Bientôt je m’en irai
et je retournerai sur les hauts-plateaux
au plus proche de la forêt

Si, dans le quartier
ils semblent vouloir faire de moi un tueur
(j’ai un penchant pour les armes, je le reconnais et, c’est un fait
de la dextérité à revendre)
aucun ni aucune n’a compris que seul compte
pour moi
le grand dehors et le souffle vrai
que j’ai partagé avec les rivières, la nature et mes bêtes
pendant toutes ces années

Toutes ces années passées.


°°° °°° °°°

Robert Frank - © Delpire éditeur

66 — (140) HOLLYWOOD

Un collier de perles

Cette robe de soie qui épouse les formes

L’érotisme noirci — par la discorde

Prise au piège, envahie par un millier de regards
comment ne pas se voiler la face ?

Je pleure

Et je suis perdue.

°°° °°° °°°

Robert Frank - © Delpire éditeur

67 — (142) NEW YORK CITY

La maturité sexuelle — l’appétit
au sommet de l’appétit

Peu de temps avant la chute

Par vagues
par paquets d’années plus ou moins bien ficelées
nous expérimentons, corps contre corps
la plus maligne des jouissances

Naïveté enfin dépassée
il est alors possible, en toute lucidité
de signer un pacte avec l’entité lubrique

Chacun ou chacune n’est-il pas libre de faire ce qu’il veut ?

Toute notre vie, tissée de fils invisibles
se résume, parfois, à un cri
(est-ce si rare ?) et
de là
soit sort un bouc
soit rayonne l’essence souriante de l’acte bien accompli

Lorsque deux corps s’offrent, simplement
l’un pour l’autre s’ensemencent

J’ai connu de telles femmes, j’ai connu
de tels hommes
ainsi que de tels instants
et, je ne le nie pas
je m’en suis rassasié jusqu’à plus soif

Il est vrai que j’avais, sur les marches de ce temple étrange
une place privilégiée

Aujourd’hui, autrement questionneur, je souris face à cette divinité nocive.


°°° °°° °°°

68 — (144) SAN FRANCISCO

(cahier du photographe)

L’artiste se nourrit de ce qui l’entoure

Prétendre au chaos ou façonner l’évidence ?
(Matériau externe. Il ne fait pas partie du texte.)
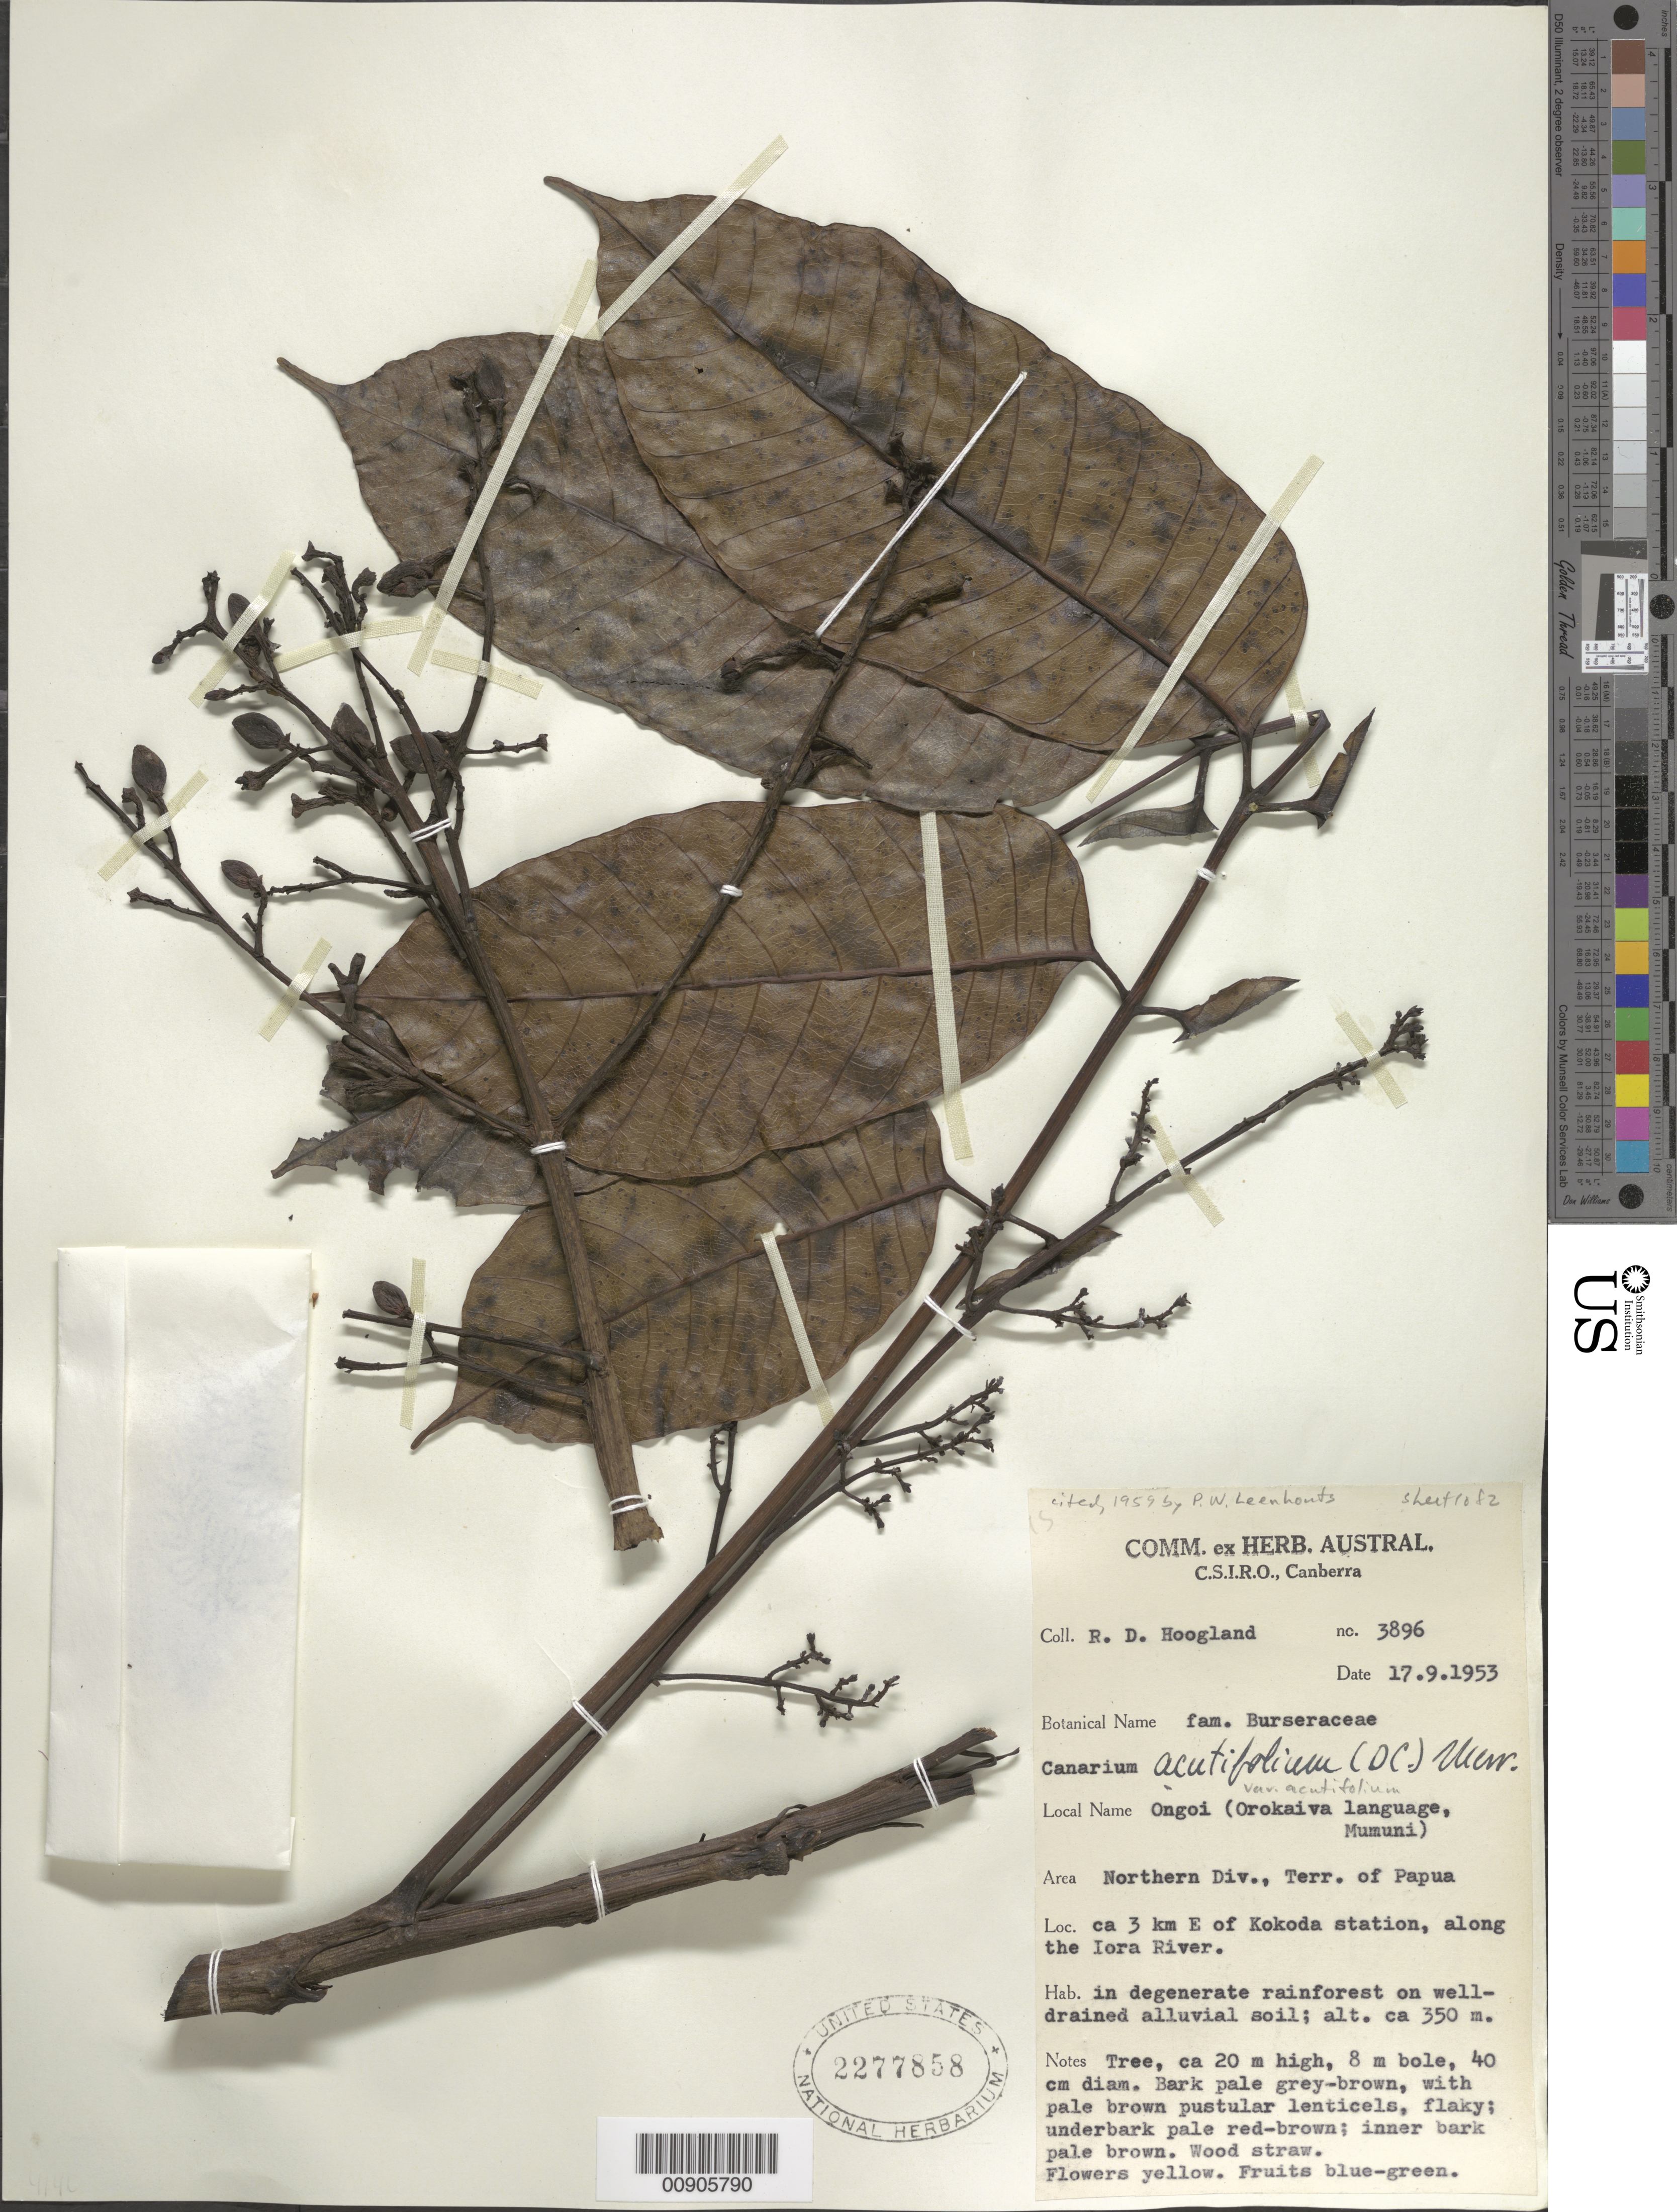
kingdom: Plantae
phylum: Tracheophyta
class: Magnoliopsida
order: Sapindales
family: Burseraceae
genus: Canarium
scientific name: Canarium acutifolium var. acutifolium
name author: (DC.) Merr.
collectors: R. D. Hoogland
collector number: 3896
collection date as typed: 17 Sep 1953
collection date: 1953-09-17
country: Papua New Guinea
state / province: Northern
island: New Guinea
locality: along the Iora River ca. 3 km E of Kokoda station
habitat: in degenerate rainforest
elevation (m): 350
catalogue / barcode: US 2277858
Il ne s’agit pas, selon moi
— et aucunement —
de se maintenir pieds et mains liés au-dessus de tel ou tel espace confus

N’est-ce pas plutôt là, dehors
à chaque instant
exposé, cette fois-ci, à tous les vents
qu’un jeu véritable se met à jour ?


°°° °°° °°°

Robert Frank - © Delpire éditeur

69 — (146) DETROIT

J’ai connu cette haine
jeunesse extrême, physique, musculaire
qui déteste qu’on la regarde

Vitalité nue
sûre d’elle-même, de sa force
et qui patauge, tout autant, dans le flou, l’immaturité
et l’insouciance

Le monde ne se bâtit-t-il pas sur de tels excès ?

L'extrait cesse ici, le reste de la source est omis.